>>>>>

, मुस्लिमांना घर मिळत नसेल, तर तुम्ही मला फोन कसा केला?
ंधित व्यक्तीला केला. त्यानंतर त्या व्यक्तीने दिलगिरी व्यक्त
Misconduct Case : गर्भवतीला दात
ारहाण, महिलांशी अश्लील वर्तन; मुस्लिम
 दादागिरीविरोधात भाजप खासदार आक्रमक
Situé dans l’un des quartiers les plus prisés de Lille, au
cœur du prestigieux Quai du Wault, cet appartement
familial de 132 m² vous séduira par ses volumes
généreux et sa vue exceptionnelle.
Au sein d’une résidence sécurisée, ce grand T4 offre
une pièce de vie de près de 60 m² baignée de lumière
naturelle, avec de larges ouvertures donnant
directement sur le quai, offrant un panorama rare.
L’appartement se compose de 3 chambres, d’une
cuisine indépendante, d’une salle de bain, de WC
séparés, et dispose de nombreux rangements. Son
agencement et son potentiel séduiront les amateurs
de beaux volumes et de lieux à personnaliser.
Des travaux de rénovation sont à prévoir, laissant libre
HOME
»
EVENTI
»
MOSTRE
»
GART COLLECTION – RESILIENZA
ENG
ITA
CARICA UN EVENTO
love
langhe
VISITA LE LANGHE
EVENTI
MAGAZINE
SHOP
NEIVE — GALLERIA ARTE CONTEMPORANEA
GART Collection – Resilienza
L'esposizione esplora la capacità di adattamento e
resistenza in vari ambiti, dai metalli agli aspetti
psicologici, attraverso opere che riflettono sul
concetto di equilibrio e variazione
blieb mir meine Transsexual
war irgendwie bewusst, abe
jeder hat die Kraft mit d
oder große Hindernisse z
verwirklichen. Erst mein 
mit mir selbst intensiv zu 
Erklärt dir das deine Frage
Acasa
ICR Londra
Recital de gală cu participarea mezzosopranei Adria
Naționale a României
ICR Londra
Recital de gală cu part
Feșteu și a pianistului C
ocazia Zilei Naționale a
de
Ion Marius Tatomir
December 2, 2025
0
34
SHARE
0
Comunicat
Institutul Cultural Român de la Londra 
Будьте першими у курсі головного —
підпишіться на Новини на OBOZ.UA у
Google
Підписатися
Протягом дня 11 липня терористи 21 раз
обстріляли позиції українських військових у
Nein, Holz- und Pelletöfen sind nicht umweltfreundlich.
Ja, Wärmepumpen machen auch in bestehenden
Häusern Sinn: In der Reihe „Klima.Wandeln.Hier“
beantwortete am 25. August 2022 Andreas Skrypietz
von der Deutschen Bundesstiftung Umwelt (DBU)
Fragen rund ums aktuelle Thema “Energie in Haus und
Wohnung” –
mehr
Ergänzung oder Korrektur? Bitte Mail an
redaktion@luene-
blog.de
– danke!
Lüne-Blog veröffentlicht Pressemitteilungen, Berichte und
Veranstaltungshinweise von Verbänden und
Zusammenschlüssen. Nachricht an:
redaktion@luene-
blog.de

<<<<<

• YOUR OBJECTIVE: Copy every line of the records above exactly.

• RESPONSE TO THE EXERCISE:
, मुस्लिमांना घर मिळत नसेल, तर तुम्ही मला फोन कसा केला?
ंधित व्यक्तीला केला. त्यानंतर त्या व्यक्तीने दिलगिरी व्यक्त
Misconduct Case : गर्भवतीला दात
ारहाण, महिलांशी अश्लील वर्तन; मुस्लिम
 दादागिरीविरोधात भाजप खासदार आक्रमक
Situé dans l’un des quartiers les plus prisés de Lille, au
cœur du prestigieux Quai du Wault, cet appartement
familial de 132 m² vous séduira par ses volumes
généreux et sa vue exceptionnelle.
Au sein d’une résidence sécurisée, ce grand T4 offre
une pièce de vie de près de 60 m² baignée de lumière
naturelle, avec de larges ouvertures donnant
directement sur le quai, offrant un panorama rare.
L’appartement se compose de 3 chambres, d’une
cuisine indépendante, d’une salle de bain, de WC
séparés, et dispose de nombreux rangements. Son
agencement et son potentiel séduiront les amateurs
de beaux volumes et de lieux à personnaliser.
Des travaux de rénovation sont à prévoir, laissant libre
HOME
»
EVENTI
»
MOSTRE
»
GART COLLECTION – RESILIENZA
ENG
ITA
CARICA UN EVENTO
love
langhe
VISITA LE LANGHE
EVENTI
MAGAZINE
SHOP
NEIVE — GALLERIA ARTE CONTEMPORANEA
GART Collection – Resilienza
L'esposizione esplora la capacità di adattamento e
resistenza in vari ambiti, dai metalli agli aspetti
psicologici, attraverso opere che riflettono sul
concetto di equilibrio e variazione
blieb mir meine Transsexual
war irgendwie bewusst, abe
jeder hat die Kraft mit d
oder große Hindernisse z
verwirklichen. Erst mein 
mit mir selbst intensiv zu 
Erklärt dir das deine Frage
Acasa
ICR Londra
Recital de gală cu participarea mezzosopranei Adria
Naționale a României
ICR Londra
Recital de gală cu part
Feșteu și a pianistului C
ocazia Zilei Naționale a
de
Ion Marius Tatomir
December 2, 2025
0
34
SHARE
0
Comunicat
Institutul Cultural Român de la Londra 
Будьте першими у курсі головного —
підпишіться на Новини на OBOZ.UA у
Google
Підписатися
Протягом дня 11 липня терористи 21 раз
обстріляли позиції українських військових у
Nein, Holz- und Pelletöfen sind nicht umweltfreundlich.
Ja, Wärmepumpen machen auch in bestehenden
Häusern Sinn: In der Reihe „Klima.Wandeln.Hier“
beantwortete am 25. August 2022 Andreas Skrypietz
von der Deutschen Bundesstiftung Umwelt (DBU)
Fragen rund ums aktuelle Thema “Energie in Haus und
Wohnung” –
mehr
Ergänzung oder Korrektur? Bitte Mail an
redaktion@luene-
blog.de
– danke!
Lüne-Blog veröffentlicht Pressemitteilungen, Berichte und
Veranstaltungshinweise von Verbänden und
Zusammenschlüssen. Nachricht an:
redaktion@luene-
blog.de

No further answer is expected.